Tras realizar esa pregunta en apariencia sencilla, la fortaleza de la que estaba haciendo gala María se derrumbó al fin, como una grieta en una presa que deja salir todo el agua a presión, así escapó su llanto, abrazada a Car, que lloró con ella sin querer saber más de esa promesa que esperaba no tener que cumplir. Todo eso le pareció el fin, hasta que comenzó a escuchar los helicópteros, después los perros… Y al final, la luz.

Todo ello lo sentía muy próximo, pese a que tan solo se tratara de un sueño o, tal vez, de una pesadilla dentro de otra pesadilla. Porque tampoco le parecía muy creíble la circunstancia en que se encontraban ahora. Atrapados en la ermita de Grandoso por un grupo de chavales y varias monjas misteriosas. Estaba oscuro, pero quizá debió hacer algún espasmo al despertarse, porque Tis, que tampoco dormía, lo había notado.
-¡Car!- dijo, en tono normal. No había de quién esconderse.
- ¡Tis! ¿Has soñado tú lo mismo?
- No. Yo ya soñé ayer, ya tengo bastante.
- ¿Con María?
Tis asintió, y aunque su prima no podía verle, supo que así era. Se notaba como que habían sido encerrados en un húmedo calabozo o catacumba. Las rejas de hierro no dejaban ninguna escapatoria, no había ventanas y tanto el suelo como las paredes eran tan pedregosos como la cueva del sueño. Juan roncaba como un tronco, y Espe parecía dormir feliz también. Sin duda el spray les habría afectado en mayor grado a ellos.
- ¿Qué está pasando?- se preguntó Tis, al no saber nada más que decir.
- No se qué pensar, pero el día que es hoy, la congregación, los sueños… Demasiadas coincidencias, Tis. Demasiadas.
- Tú crees lo de Ponferrada, ¿verdad?
- Si tú hubieras estado en esa cueva creerías cualquier cosa.

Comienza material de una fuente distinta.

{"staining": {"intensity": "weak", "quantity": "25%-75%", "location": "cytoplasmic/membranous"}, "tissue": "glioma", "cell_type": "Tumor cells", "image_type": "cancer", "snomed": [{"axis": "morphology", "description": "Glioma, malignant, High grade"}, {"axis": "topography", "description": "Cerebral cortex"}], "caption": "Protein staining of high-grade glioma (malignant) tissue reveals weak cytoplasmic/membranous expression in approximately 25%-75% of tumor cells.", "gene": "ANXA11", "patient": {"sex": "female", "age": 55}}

- Car, se que ya hemos hablado de esto, pero… ¿Por qué dejaste de verla? Te salvó la vida, lo normal es que os hicierais amigas.

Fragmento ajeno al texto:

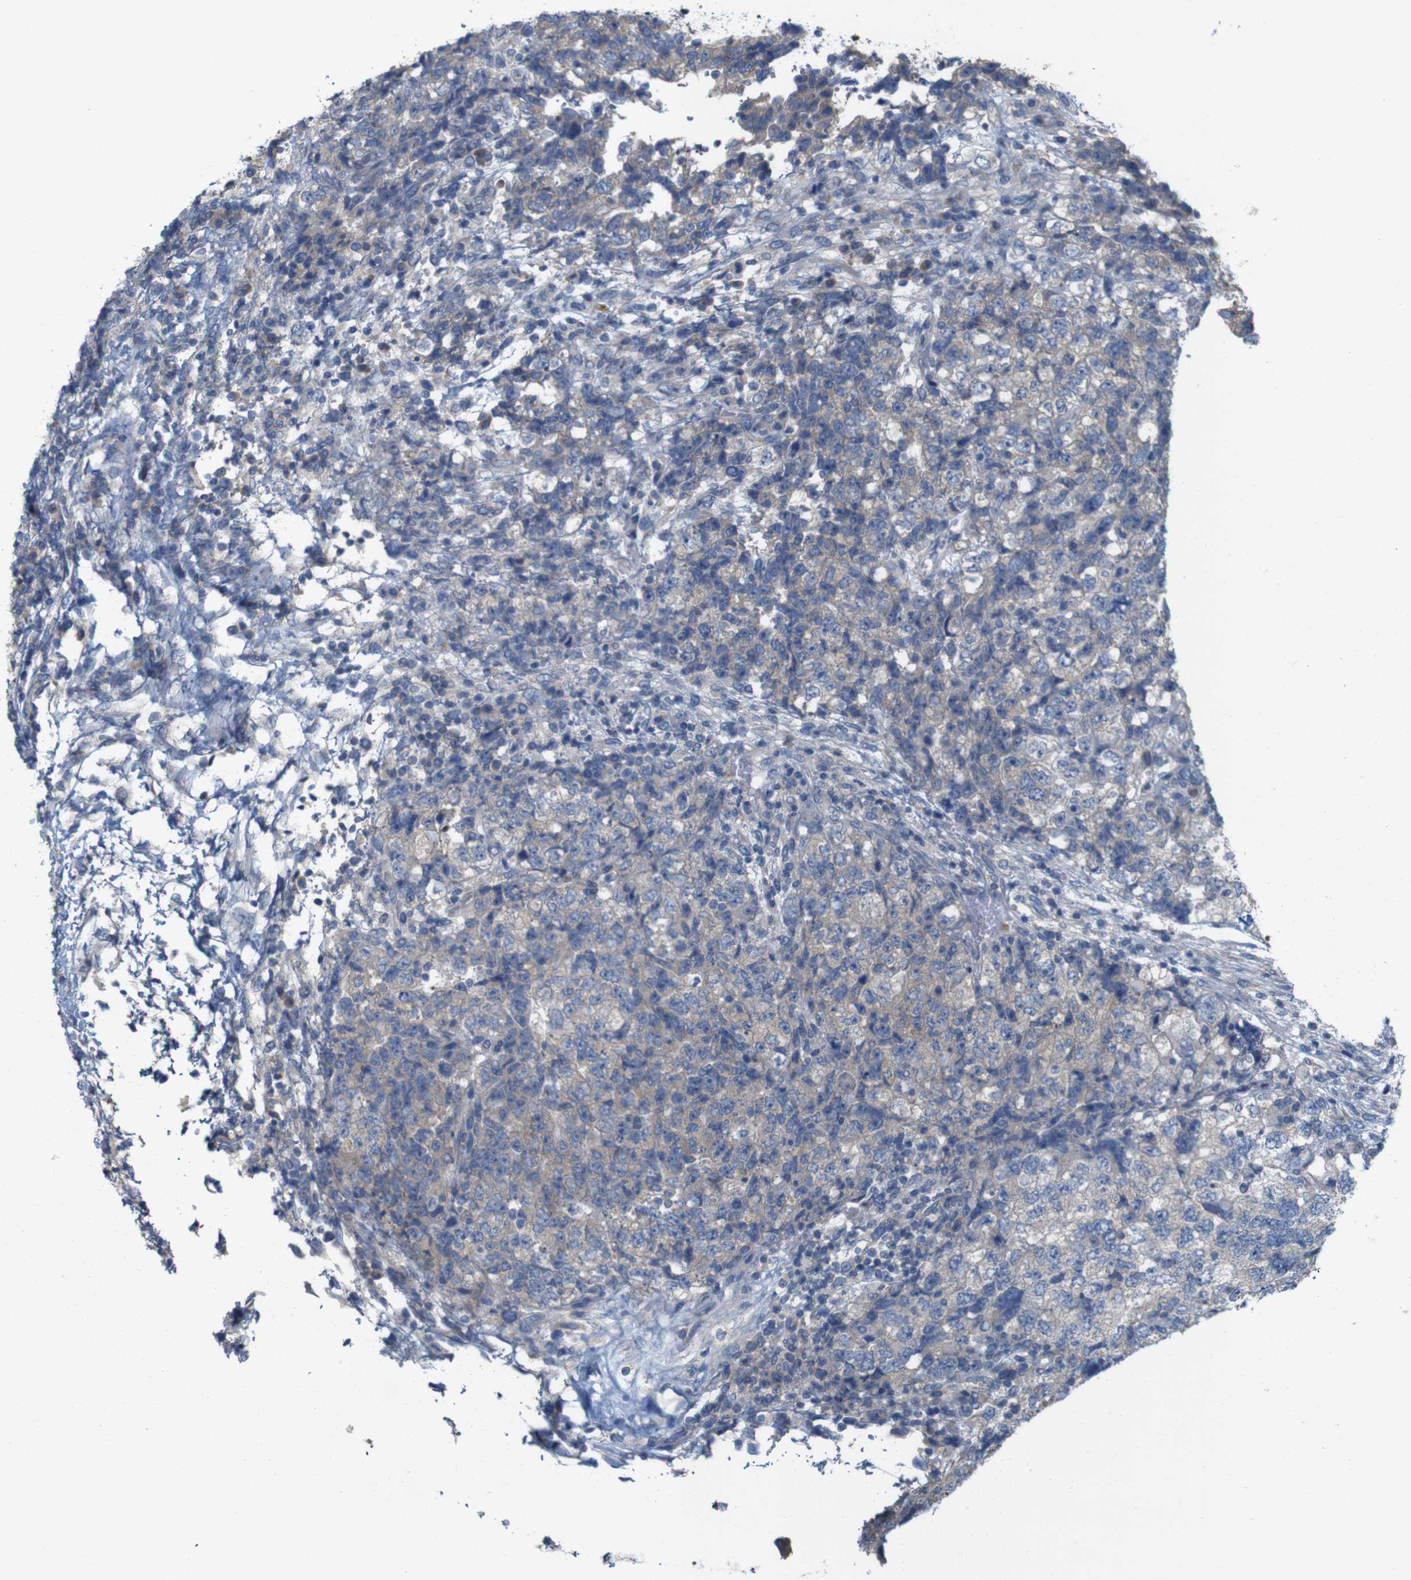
{"staining": {"intensity": "moderate", "quantity": "<25%", "location": "cytoplasmic/membranous"}, "tissue": "testis cancer", "cell_type": "Tumor cells", "image_type": "cancer", "snomed": [{"axis": "morphology", "description": "Carcinoma, Embryonal, NOS"}, {"axis": "topography", "description": "Testis"}], "caption": "Protein staining by immunohistochemistry displays moderate cytoplasmic/membranous staining in approximately <25% of tumor cells in testis cancer (embryonal carcinoma). The staining is performed using DAB brown chromogen to label protein expression. The nuclei are counter-stained blue using hematoxylin.", "gene": "MYEOV", "patient": {"sex": "male", "age": 36}}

- Lo norma no es algo a tener en cuenta con María. Después del alud fue cuando la directora perdió la chaveta, y la pobre chica se convirtió en su emblema. La última vez que la vi antes de lo de Ponferrada fue en el Hogar del Transeúnte, donde hacía voluntariado. Uno de los vagabundos más desagradables resultó ser su padre. A la hora de la comida, María se presentó y fue recibida a gritos y casi golpes por él. Se marchó rápido, pero antes me lanzó una mirada. Me había reconocido, sin duda. Después de eso, siempre me negué a servir a ese hombre.
- ¿Pero hubieras cumplido con lo que te pidió?
- Desde luego.
Hubo un prolongado instante de silencio, en el que pudo parecer que se dormirían de nuevo esperando a su incierto futuro.
- Yo he perdido la fe por completo- confesó Tis al fin- No obstante, aquí están sucediendo cosas que no parecen tener ninguna lógica.
- ¿Crees que serviría de algo rezar ahora?- preguntó su prima.
- Sinceramente, no.
Nuevo espacio en blanco dentro de la conversación.
- Car, si no salimos de esta al menos me alegro que hayamos podido pasar la última aventura de los Abrasadores juntos.
Se abrazaron. Les habían quitado todo. El Huevomóvil, la cámara, el cuaderno, la pistola de lapas, pero por alguna razón habían dejado en el bolsillo de Car un amuleto que llevaba siempre. Era un mechero en el que un mono tocaba el tambor.